> [Problem]
Would you please copy the part of the material below that opens with the line containing "b) Have a disability" and closes with the line containing "Cognition and Learning;"? Copy it exactly, and only it.

> [Input records]
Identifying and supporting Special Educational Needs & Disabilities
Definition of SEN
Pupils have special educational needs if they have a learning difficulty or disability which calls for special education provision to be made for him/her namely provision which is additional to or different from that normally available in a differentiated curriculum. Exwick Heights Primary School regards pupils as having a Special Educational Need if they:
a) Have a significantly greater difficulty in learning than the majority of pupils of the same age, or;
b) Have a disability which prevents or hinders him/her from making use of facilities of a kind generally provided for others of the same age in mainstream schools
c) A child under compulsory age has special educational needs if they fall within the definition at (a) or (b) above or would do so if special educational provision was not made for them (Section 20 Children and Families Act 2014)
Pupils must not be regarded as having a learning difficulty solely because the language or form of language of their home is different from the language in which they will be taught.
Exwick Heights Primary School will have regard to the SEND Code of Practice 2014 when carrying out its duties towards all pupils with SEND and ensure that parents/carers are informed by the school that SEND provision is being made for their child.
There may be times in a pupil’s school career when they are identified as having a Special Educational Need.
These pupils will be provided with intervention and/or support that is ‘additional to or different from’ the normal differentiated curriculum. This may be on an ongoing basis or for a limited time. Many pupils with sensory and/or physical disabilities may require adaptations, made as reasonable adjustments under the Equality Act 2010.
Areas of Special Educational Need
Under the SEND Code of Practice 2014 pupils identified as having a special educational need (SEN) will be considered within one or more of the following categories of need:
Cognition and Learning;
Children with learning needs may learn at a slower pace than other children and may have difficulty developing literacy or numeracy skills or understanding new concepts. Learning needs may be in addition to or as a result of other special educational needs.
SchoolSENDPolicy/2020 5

* * *

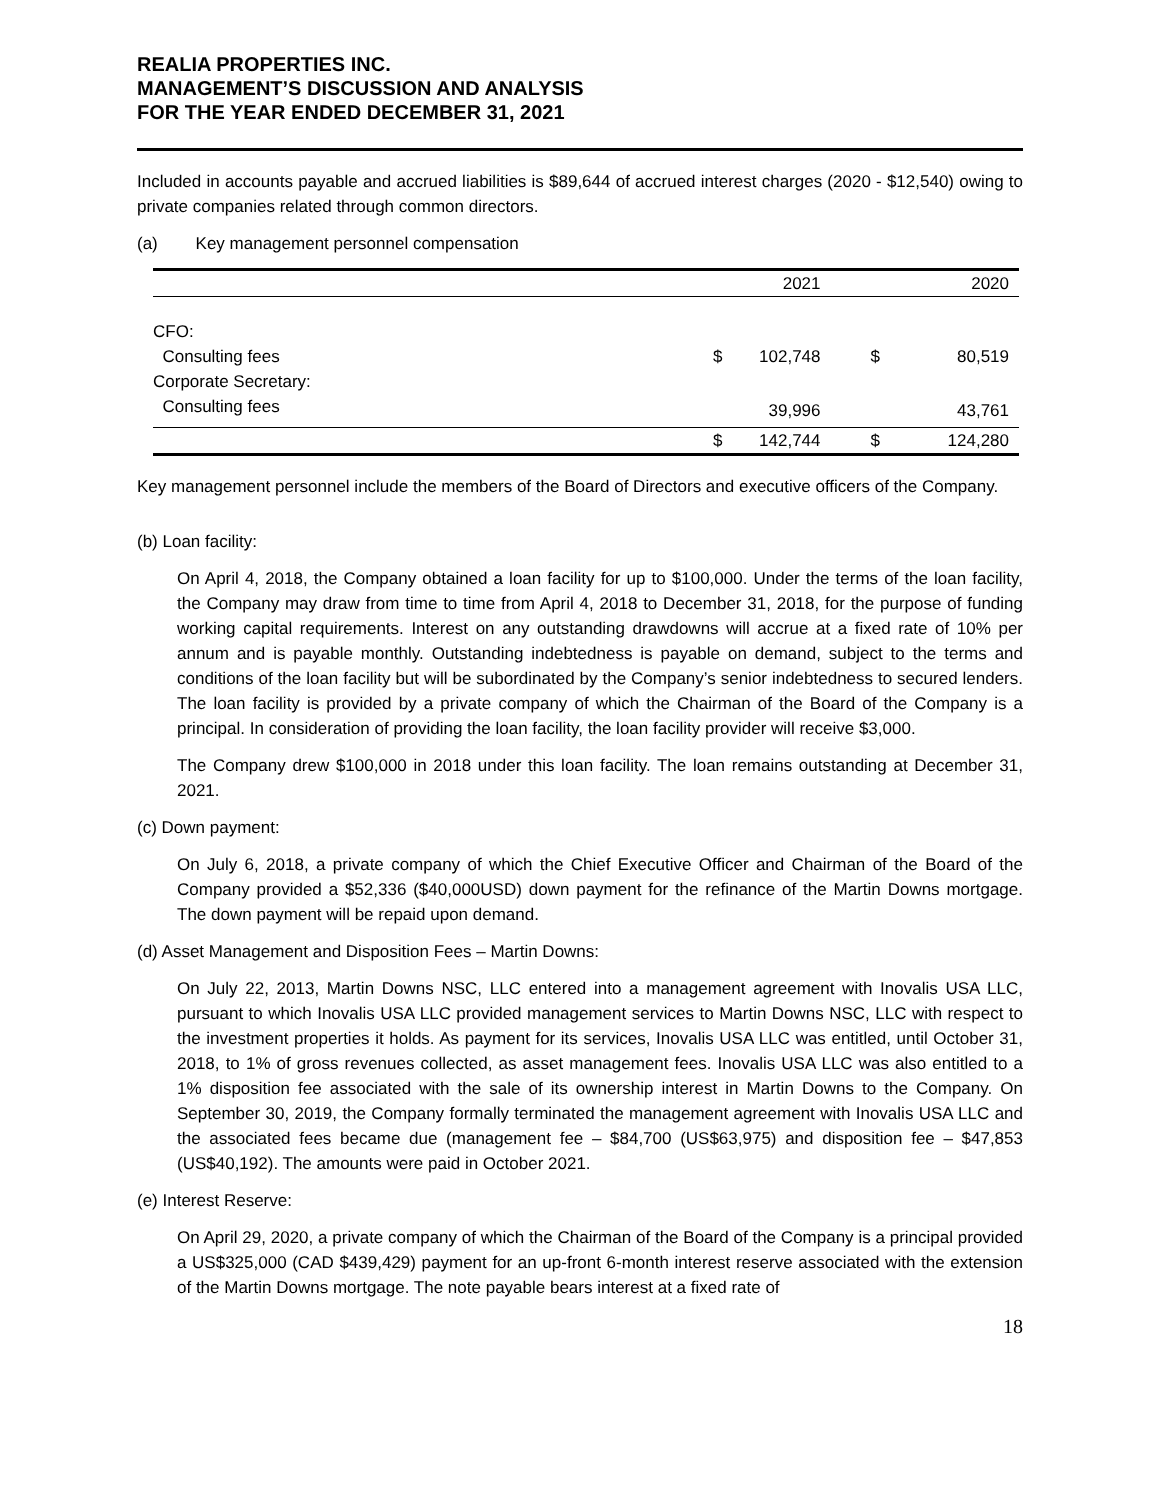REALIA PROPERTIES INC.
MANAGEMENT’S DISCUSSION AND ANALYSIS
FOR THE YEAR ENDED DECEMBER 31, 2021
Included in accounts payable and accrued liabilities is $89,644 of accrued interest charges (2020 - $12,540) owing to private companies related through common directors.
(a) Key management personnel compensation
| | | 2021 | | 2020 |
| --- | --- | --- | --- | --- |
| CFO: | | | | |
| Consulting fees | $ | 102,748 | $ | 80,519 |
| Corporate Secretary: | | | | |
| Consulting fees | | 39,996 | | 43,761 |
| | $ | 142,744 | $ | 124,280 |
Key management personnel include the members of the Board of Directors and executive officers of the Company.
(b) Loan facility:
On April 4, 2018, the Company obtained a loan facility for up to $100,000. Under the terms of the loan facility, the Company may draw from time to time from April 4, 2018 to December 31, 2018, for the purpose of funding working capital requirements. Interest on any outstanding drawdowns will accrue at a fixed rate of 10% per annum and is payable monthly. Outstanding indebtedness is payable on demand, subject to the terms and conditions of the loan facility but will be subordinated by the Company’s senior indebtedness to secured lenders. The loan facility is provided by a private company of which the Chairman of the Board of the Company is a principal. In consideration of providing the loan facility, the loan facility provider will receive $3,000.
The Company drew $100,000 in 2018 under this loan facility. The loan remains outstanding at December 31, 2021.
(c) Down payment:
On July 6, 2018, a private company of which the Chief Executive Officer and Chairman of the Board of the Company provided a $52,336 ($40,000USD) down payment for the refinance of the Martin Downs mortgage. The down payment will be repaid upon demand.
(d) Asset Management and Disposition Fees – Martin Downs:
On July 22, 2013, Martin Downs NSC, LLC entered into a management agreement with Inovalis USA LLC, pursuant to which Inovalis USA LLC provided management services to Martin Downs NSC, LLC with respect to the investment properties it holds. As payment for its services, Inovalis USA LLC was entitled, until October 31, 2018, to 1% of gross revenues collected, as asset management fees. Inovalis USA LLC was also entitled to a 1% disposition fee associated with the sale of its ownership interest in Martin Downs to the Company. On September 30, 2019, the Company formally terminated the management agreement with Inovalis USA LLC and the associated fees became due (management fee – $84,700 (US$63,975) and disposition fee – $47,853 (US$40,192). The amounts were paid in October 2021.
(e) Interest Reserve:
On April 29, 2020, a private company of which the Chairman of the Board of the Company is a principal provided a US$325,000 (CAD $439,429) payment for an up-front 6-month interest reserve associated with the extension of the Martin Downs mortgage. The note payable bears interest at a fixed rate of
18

> [Answer for the task]
b) Have a disability which prevents or hinders him/her from making use of facilities of a kind generally provided for others of the same age in mainstream schools
c) A child under compulsory age has special educational needs if they fall within the definition at (a) or (b) above or would do so if special educational provision was not made for them (Section 20 Children and Families Act 2014)
Pupils must not be regarded as having a learning difficulty solely because the language or form of language of their home is different from the language in which they will be taught.
Exwick Heights Primary School will have regard to the SEND Code of Practice 2014 when carrying out its duties towards all pupils with SEND and ensure that parents/carers are informed by the school that SEND provision is being made for their child.
There may be times in a pupil’s school career when they are identified as having a Special Educational Need.
These pupils will be provided with intervention and/or support that is ‘additional to or different from’ the normal differentiated curriculum. This may be on an ongoing basis or for a limited time. Many pupils with sensory and/or physical disabilities may require adaptations, made as reasonable adjustments under the Equality Act 2010.
Areas of Special Educational Need
Under the SEND Code of Practice 2014 pupils identified as having a special educational need (SEN) will be considered within one or more of the following categories of need:
Cognition and Learning;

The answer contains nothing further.